What if 30 million women or so filed a class action suit against the president for emotional distress? Just spitballing here.
— 💎 Lena Dunham 💎 (@lenadunham) November 4, 2017
People who work in fields related to science and the environment have also been panicking over Trump’s presidency, as they watch him appoint Cabinet members who deny climate change and devalue science. David Haffner, a 44-year-old contractor for NASA, said that after Trump’s victory, he was depressed, traumatized and worried about his professional future.
“I felt like someone had raided my house,” he said. “It felt like a violation, which is kind of a weird thing to feel about your elected leader.”
Now, one year after the election, Haffner has found ways to cope. He learned to stop staring at his Twitter feed all day and obsessively following the news, because it was affecting his mental health. Still, “I don’t want to lose touch with what’s happening because ‘OK now, I feel better,’” he said. “I think it’s important to kind of take stock now and then, but maybe not every single frickin’ moment of the day.”
Sofia, too, had to distance herself from political news and social media. She channeled some of that energy into making playful greeting cards with positive messages for her friends. By Thanksgiving 2016, she had started her own greeting card company, Jujuu.
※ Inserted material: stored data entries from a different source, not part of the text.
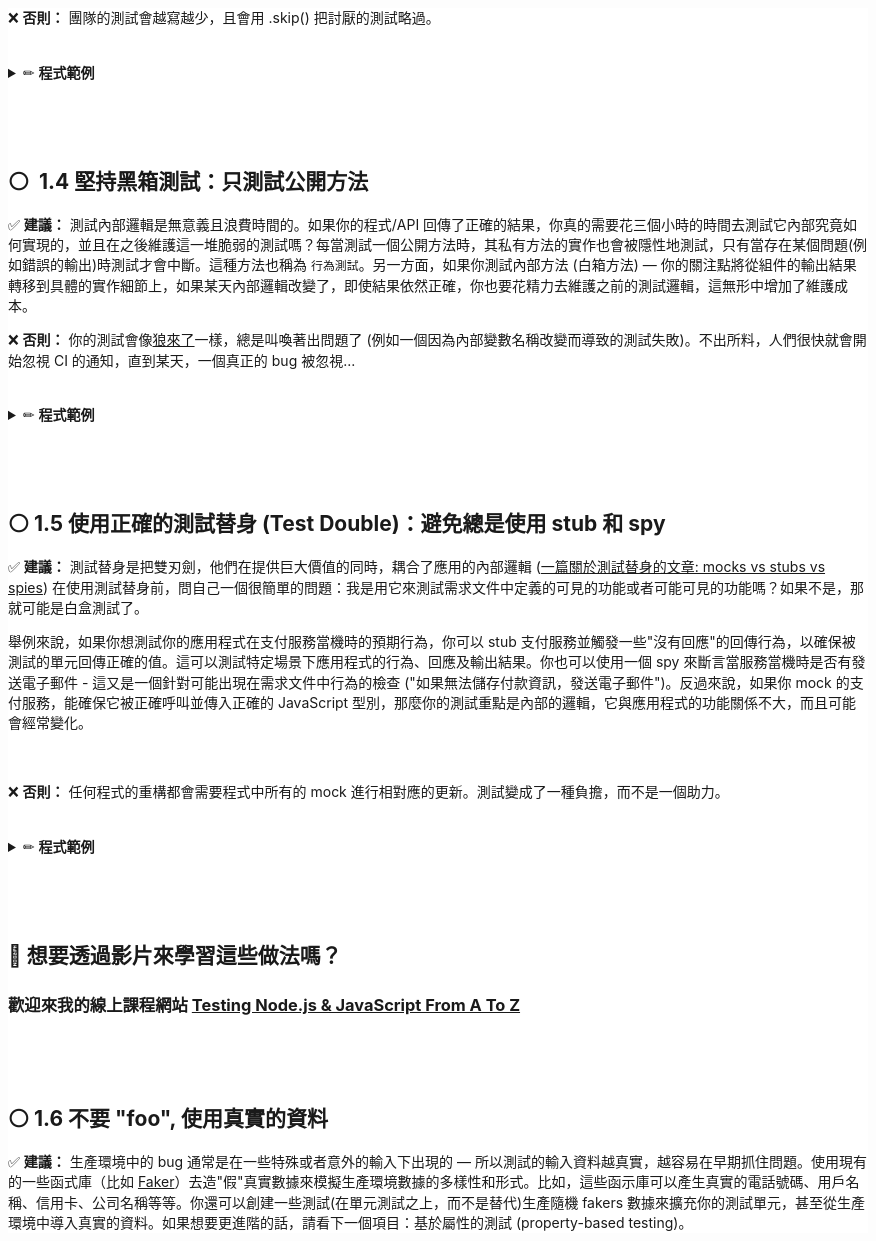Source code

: ❌ **否則：** 團隊的測試會越寫越少，且會用 .skip() 把討厭的測試略過。

<br/>

<details><summary>✏ <b>程式範例</b></summary></details>

<br/><br/>

## ⚪ ️ 1.4 堅持黑箱測試：只測試公開方法

:white_check_mark: **建議：** 測試內部邏輯是無意義且浪費時間的。如果你的程式/API 回傳了正確的結果，你真的需要花三個小時的時間去測試它內部究竟如何實現的，並且在之後維護這一堆脆弱的測試嗎？每當測試一個公開方法時，其私有方法的實作也會被隱性地測試，只有當存在某個問題(例如錯誤的輸出)時測試才會中斷。這種方法也稱為 ```行為測試```。另一方面，如果你測試內部方法 (白箱方法) — 你的關注點將從組件的輸出結果轉移到具體的實作細節上，如果某天內部邏輯改變了，即使結果依然正確，你也要花精力去維護之前的測試邏輯，這無形中增加了維護成本。
<br/>

❌ **否則：** 你的測試會像[狼來了](https://en.wikipedia.org/wiki/The_Boy_Who_Cried_Wolf)一樣，總是叫喚著出問題了 (例如一個因為內部變數名稱改變而導致的測試失敗)。不出所料，人們很快就會開始忽視 CI 的通知，直到某天，一個真正的 bug 被忽視...

<br/>
<details><summary>✏ <b>程式範例</b></summary></details>

<br/><br/>

## ⚪ ️ ️1.5 使用正確的測試替身 (Test Double)：避免總是使用 stub 和 spy

:white_check_mark: **建議：** 測試替身是把雙刃劍，他們在提供巨大價值的同時，耦合了應用的內部邏輯 ([一篇關於測試替身的文章: mocks vs stubs vs spies](https://martinfowler.com/articles/mocksArentStubs.html)) 在使用測試替身前，問自己一個很簡單的問題：我是用它來測試需求文件中定義的可見的功能或者可能可見的功能嗎？如果不是，那就可能是白盒測試了。

舉例來說，如果你想測試你的應用程式在支付服務當機時的預期行為，你可以 stub 支付服務並觸發一些"沒有回應"的回傳行為，以確保被測試的單元回傳正確的值。這可以測試特定場景下應用程式的行為、回應及輸出結果。你也可以使用一個 spy 來斷言當服務當機時是否有發送電子郵件 - 這又是一個針對可能出現在需求文件中行為的檢查 ("如果無法儲存付款資訊，發送電子郵件")。反過來說，如果你 mock 的支付服務，能確保它被正確呼叫並傳入正確的 JavaScript 型別，那麼你的測試重點是內部的邏輯，它與應用程式的功能關係不大，而且可能會經常變化。

<br/>

❌ **否則：** 任何程式的重構都會需要程式中所有的 mock 進行相對應的更新。測試變成了一種負擔，而不是一個助力。

<br/>

<details><summary>✏ <b>程式範例</b></summary></details>

<br/><br/>

## 📗 想要透過影片來學習這些做法嗎？

### 歡迎來我的線上課程網站 [Testing Node.js & JavaScript From A To Z](https://www.testjavascript.com)

<br/><br/>

## ⚪ ️1.6 不要 "foo", 使用真實的資料

:white_check_mark: **建議：** 生產環境中的 bug 通常是在一些特殊或者意外的輸入下出現的 — 所以測試的輸入資料越真實，越容易在早期抓住問題。使用現有的一些函式庫（比如 [Faker](https://www.npmjs.com/package/faker)）去造"假"真實數據來模擬生產環境數據的多樣性和形式。比如，這些函示庫可以產生真實的電話號碼、用戶名稱、信用卡、公司名稱等等。你還可以創建一些測試(在單元測試之上，而不是替代)生產隨機 fakers 數據來擴充你的測試單元，甚至從生產環境中導入真實的資料。如果想要更進階的話，請看下一個項目：基於屬性的測試 (property-based testing)。
<br/>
“I just started doodling,” she said. “Then I made my first website and started an Etsy shop. It was keeping me busy, and then by my birthday in January I was like, ‘I’m gonna keep after this.’”
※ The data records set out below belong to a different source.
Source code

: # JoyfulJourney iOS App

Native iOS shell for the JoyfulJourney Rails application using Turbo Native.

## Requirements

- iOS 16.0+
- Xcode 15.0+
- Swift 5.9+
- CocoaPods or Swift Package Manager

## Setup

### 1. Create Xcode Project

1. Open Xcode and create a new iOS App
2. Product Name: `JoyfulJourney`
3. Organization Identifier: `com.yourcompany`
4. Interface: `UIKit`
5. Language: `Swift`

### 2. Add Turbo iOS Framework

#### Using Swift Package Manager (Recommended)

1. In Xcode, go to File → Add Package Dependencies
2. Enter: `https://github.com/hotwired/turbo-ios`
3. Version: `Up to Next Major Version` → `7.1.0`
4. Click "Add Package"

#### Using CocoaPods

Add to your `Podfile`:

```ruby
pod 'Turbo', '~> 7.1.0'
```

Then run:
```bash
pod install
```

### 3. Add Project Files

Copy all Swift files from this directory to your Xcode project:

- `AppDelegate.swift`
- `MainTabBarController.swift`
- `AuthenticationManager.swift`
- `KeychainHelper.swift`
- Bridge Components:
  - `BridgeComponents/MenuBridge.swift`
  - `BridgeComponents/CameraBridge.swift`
Sofia is now weaning off the medication she’d started taking for depression and anxiety, and is beginning to feel hope again. Her gradual recovery seems to mirror the rest of America’s. The APA found in its most recent survey that stress levels in August 2017 had returned to where they were a year prior, after the spike in January.
But Wright warned that many people are not out of the woods. Hate crimes, though less frequent now than at the beginning of the year, are still happening across the country ― especially at K-12 schools ― at higher levels than before Trump became president. And therapists are still reporting long lines for appointments.
The takeaway, Wright said, is that people experiencing election-related mental health issues are not alone. And there is light at the end of the tunnel.
“The message we want to get out to people is that even if we’re feeling that way, to not give up hope,” she said, “and to take active steps to manage the stress we’re feeling in these uncertain times.”